-- Your assignment --
Count the lines in the records below that contain the string "sang". Give only the number.

Data for review below:

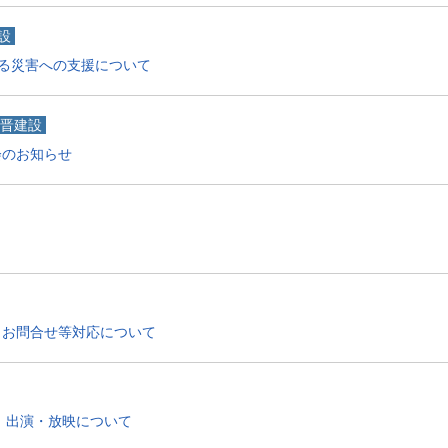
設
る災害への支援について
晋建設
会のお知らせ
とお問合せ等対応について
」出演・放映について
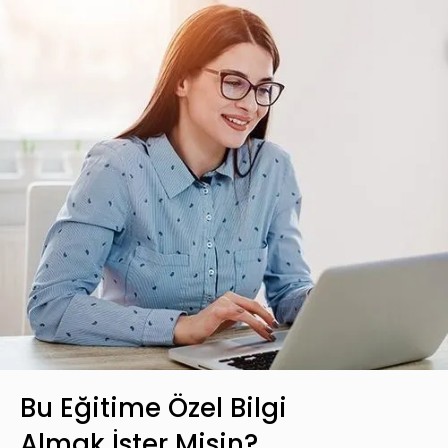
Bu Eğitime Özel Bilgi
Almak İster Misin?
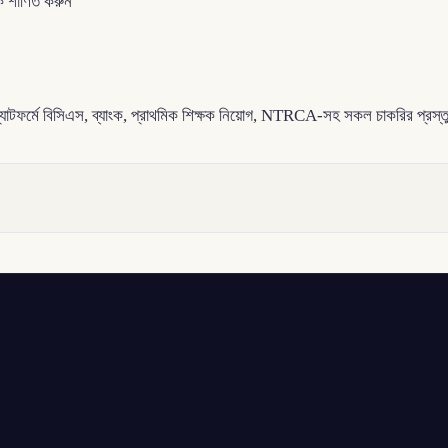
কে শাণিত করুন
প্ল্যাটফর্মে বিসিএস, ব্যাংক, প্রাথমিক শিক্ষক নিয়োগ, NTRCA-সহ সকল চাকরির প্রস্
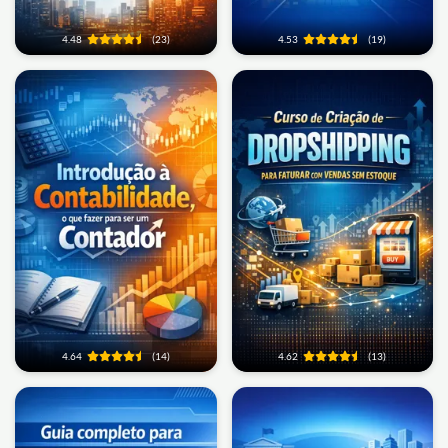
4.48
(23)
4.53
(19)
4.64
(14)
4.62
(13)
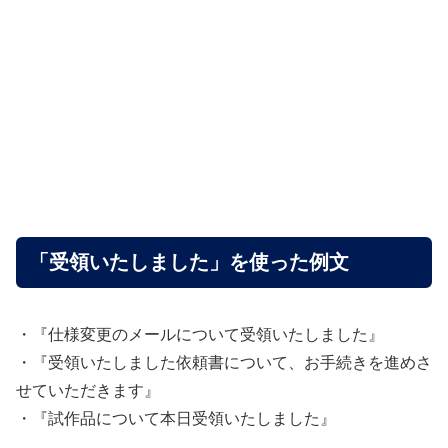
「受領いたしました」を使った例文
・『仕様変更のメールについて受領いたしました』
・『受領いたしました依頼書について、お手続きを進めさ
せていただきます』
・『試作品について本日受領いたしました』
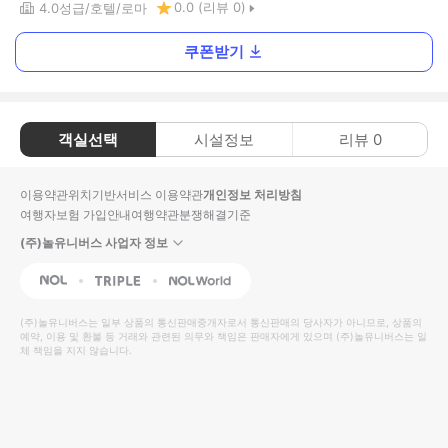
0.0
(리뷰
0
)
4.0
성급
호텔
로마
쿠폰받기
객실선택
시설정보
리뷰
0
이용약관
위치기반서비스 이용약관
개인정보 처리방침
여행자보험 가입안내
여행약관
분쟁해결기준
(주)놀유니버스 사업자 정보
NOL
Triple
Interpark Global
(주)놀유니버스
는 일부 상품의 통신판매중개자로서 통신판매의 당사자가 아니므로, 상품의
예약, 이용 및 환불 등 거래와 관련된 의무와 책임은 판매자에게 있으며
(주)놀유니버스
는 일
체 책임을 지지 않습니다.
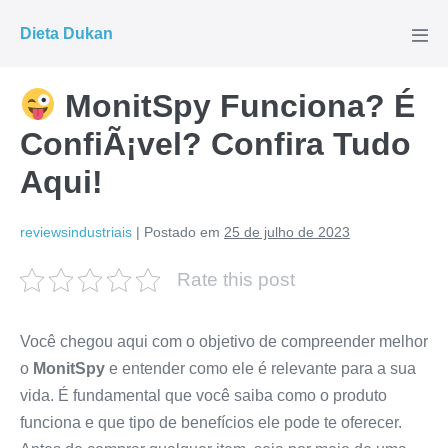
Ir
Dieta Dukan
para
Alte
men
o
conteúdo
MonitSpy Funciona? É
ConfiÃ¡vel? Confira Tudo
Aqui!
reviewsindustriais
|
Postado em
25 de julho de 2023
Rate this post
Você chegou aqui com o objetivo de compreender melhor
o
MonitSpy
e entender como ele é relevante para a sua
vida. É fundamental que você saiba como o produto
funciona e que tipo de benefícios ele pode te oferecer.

End of Data for review.
Data for review below:

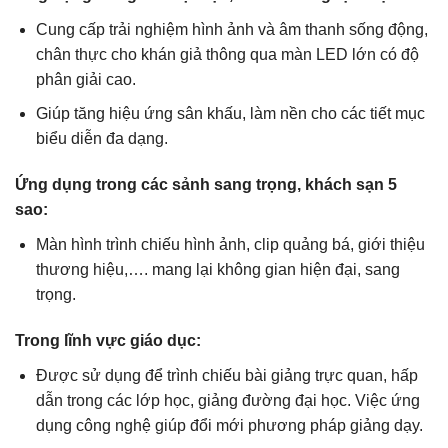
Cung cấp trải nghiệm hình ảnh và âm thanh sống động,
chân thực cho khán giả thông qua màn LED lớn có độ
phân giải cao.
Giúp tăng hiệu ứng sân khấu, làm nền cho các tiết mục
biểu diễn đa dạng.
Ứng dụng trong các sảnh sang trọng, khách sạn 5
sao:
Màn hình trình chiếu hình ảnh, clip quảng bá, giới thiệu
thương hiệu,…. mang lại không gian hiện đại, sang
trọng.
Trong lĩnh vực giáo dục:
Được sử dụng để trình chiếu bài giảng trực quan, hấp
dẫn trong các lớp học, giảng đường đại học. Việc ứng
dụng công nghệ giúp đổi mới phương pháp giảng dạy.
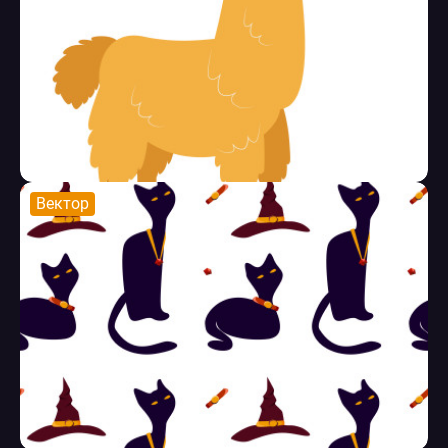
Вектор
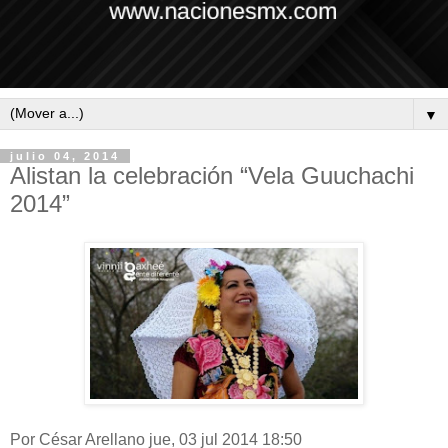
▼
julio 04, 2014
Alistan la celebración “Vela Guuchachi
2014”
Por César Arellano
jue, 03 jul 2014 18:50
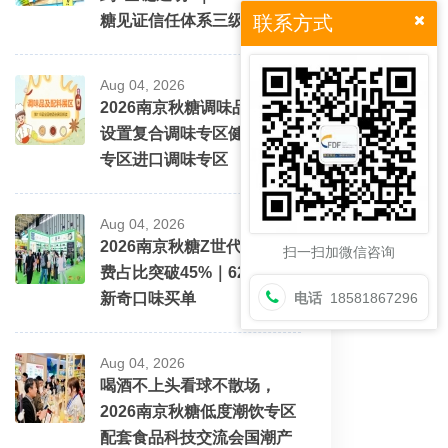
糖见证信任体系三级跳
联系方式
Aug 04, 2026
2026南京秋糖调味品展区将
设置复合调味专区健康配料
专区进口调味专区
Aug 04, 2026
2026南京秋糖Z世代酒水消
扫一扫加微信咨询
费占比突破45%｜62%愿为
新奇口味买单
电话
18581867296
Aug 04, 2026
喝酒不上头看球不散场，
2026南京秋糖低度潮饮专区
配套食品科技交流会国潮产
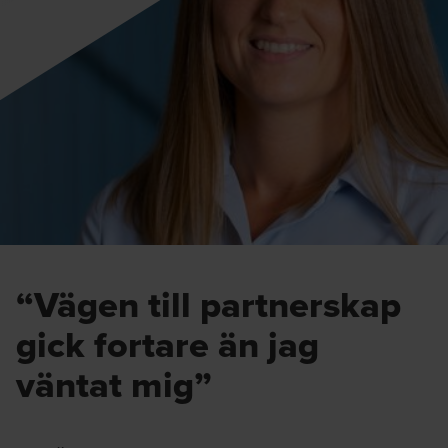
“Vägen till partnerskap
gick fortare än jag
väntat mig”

End of Data for review.

-- Response --
2